If you suspect salt damage, you can hire an arborist to help you wash the salt out of your trees’ soil when snow clears to rinse away. Salty soil can also be treated with organic matter in spring
Rock salt can leach moisture from your lawn, as well as your other plants.
You can minimize your salt use on walkways or driveways near your lawn or try putting up a snow fence to keep the salt damage low.
If you suspect your lawn has suffered some salt damage, you can use a lawn spreader to apply a thin layer of granulated gypsum to absorb the salt, help aerate your soil for better air and water penetration, and heal your grass.
Worried about your trees and shrubs as we head into the winter season? As Ben Franklin said, “By failing to prepare, you are preparing to fail.” To help your trees withstand winter’s worst, here are some tips on preparing your trees for winter.
Some of your trees can benefit from a little extra protection before winter strikes.
Young trees, trees with thin bark, and arborvitae can benefit from a burlap tree wrap or plastic tree guard at the base. This wrap discourages damage from herbivores such as deer antler rubbing, or girdling by rabbits or voles. It also discourages feeding by sapsuckers, a type of wood-pecking bird.
This wrap also prevents sunscald, which is when the tree’s bark is harmed when the sun’s warmth is followed by the sudden cold temperatures after sunset. This can also impact evergreen needles as they soak up sunlight and then instantly dry out and brown when that sun disappears and that warmth is quickly gone.
Winter is a dry season. Trees, especially evergreens, can suffer from moisture loss, or desiccation, when the season’s harsh conditions dry things out.
Using an anti-desiccant on trees can help lock in moisture and slow this water loss. Understanding when to apply anti-desiccant is essential. It’s best to use these products when the tree is dormant and dry, and the temperature is above freezing but before the harshest winter conditions arrive.
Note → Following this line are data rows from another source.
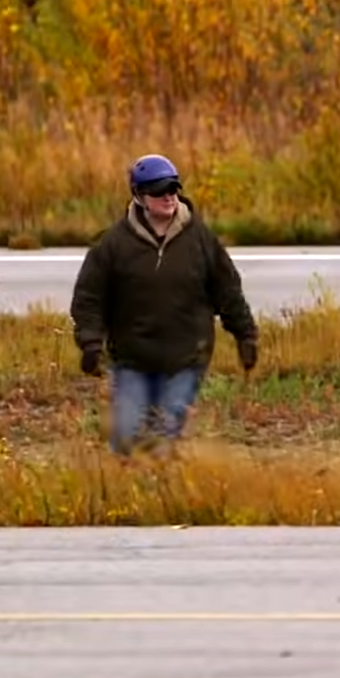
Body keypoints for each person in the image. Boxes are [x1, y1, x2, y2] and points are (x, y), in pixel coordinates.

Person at [69, 153, 259, 457]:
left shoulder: (200, 239)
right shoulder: (113, 245)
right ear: (140, 196)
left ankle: (163, 492)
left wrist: (245, 335)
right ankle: (131, 494)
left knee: (163, 437)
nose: (168, 196)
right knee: (126, 440)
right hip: (132, 359)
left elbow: (228, 292)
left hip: (186, 358)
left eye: (173, 189)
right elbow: (88, 298)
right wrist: (90, 342)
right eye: (159, 191)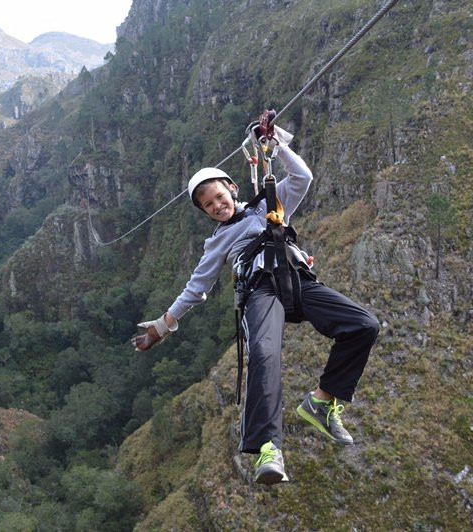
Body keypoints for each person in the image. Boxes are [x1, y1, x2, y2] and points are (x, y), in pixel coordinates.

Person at [131, 116, 379, 485]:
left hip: (296, 281)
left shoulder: (267, 205)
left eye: (218, 197)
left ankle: (322, 401)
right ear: (204, 213)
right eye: (208, 205)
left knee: (364, 325)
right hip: (260, 292)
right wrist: (162, 327)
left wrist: (276, 144)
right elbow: (196, 287)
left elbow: (302, 178)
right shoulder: (216, 242)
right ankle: (268, 447)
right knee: (265, 355)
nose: (216, 206)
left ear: (232, 189)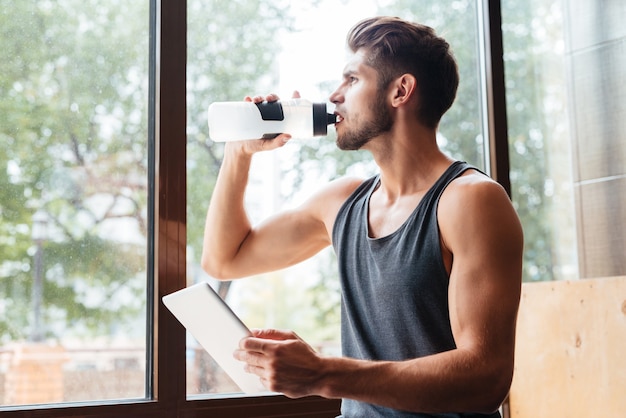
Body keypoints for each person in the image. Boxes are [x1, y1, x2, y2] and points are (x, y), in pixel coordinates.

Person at [201, 16, 523, 418]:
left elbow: (485, 381)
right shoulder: (342, 201)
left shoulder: (471, 201)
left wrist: (321, 373)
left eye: (351, 80)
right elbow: (224, 259)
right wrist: (239, 153)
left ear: (400, 91)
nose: (334, 96)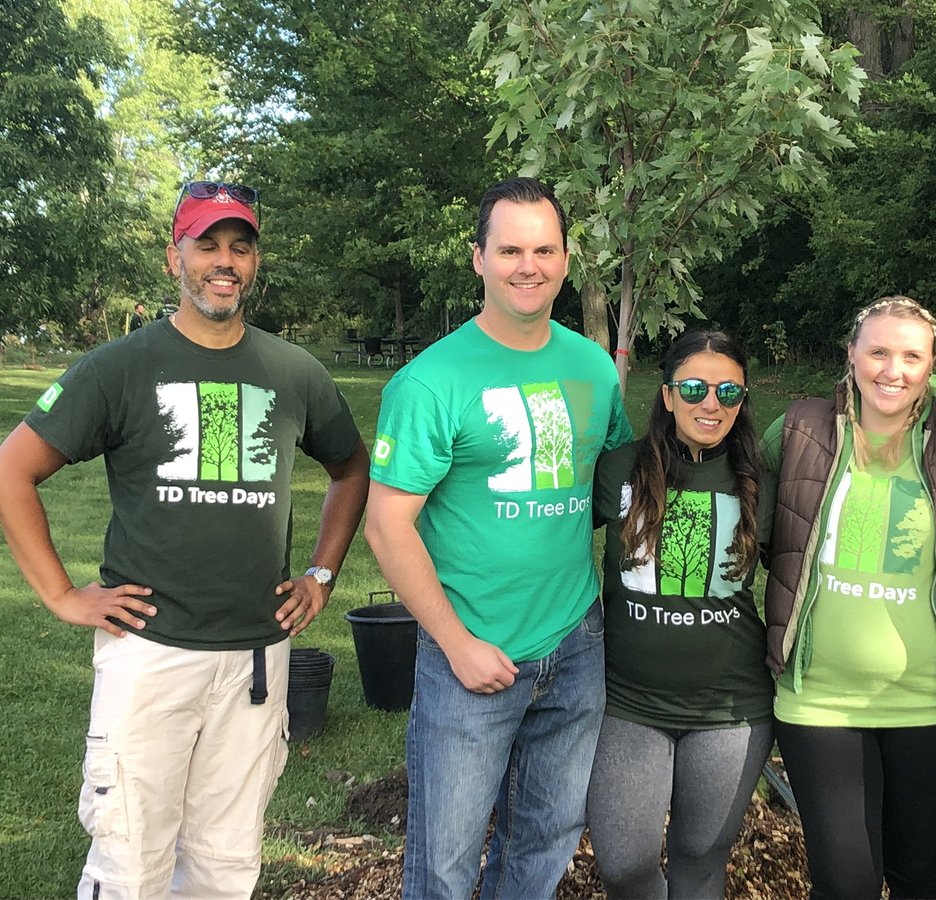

When you see snow bent trees or branches hanging heavy with snow, your first instinct might be to shake that snow off.
The best thing to do, however, is to let that snow melt and give the branch a chance to recover on its own. This is especially true with ice; never try and remove it on your own or you could make any damage worse.
But if the storm just ended and the snow is fluffy, you can use a soft broom to very gently brush the snow off evergreens by sweeping in an upward direction.
When the snow melts in spring, check your trees for damage to ensure they’re OK.
Just like we hibernate indoors during the winter, insects like to find places where they can get shelter and food, and trees can provide great options.
While you might think they won’t cause problems, the moment spring arrives they will get busy feasting on your tree and multiplying.
An arborist can apply dormant oils to your tree in winter to smother overwintering pests and prevent these problems.
Winter prep includes giving your lawn some attention in addition to your trees and shrubs.
Frost develops on cold, clear nights. Since grass blades move water through them for nourishment, the moisture from frost can freeze inside the blades.
Walking on frosty grass, therefore, can break grass blades. Damage can be seen on blades with a tan hue. Your lawn will eventually recover, but this won’t happen until spring.
To minimize damage, minimize foot traffic on your lawn during winter.
As you spread salt on your driveway and walkways to melt ice, there’s a chance you get it into your lawn’s roots, which can dehydrate your grass, actually putting it in a drought-like state.
To protect your lawn from salt, you can install a snow or silt fence around your lawn near those areas where you use salt most, give your lawn a deep soak in spring to drain the salt, and repair any damage with spring seeding.
When you use a snow blower or hire a professional to snow plow your driveway, there’s always a chance you get too close to your lawn because the snow height can make you question where your lawn ends and your driveway begins.
To maintain good visibility, use driveway markers to ensure you don’t scrape your lawn with the plow, causing severe turf damage.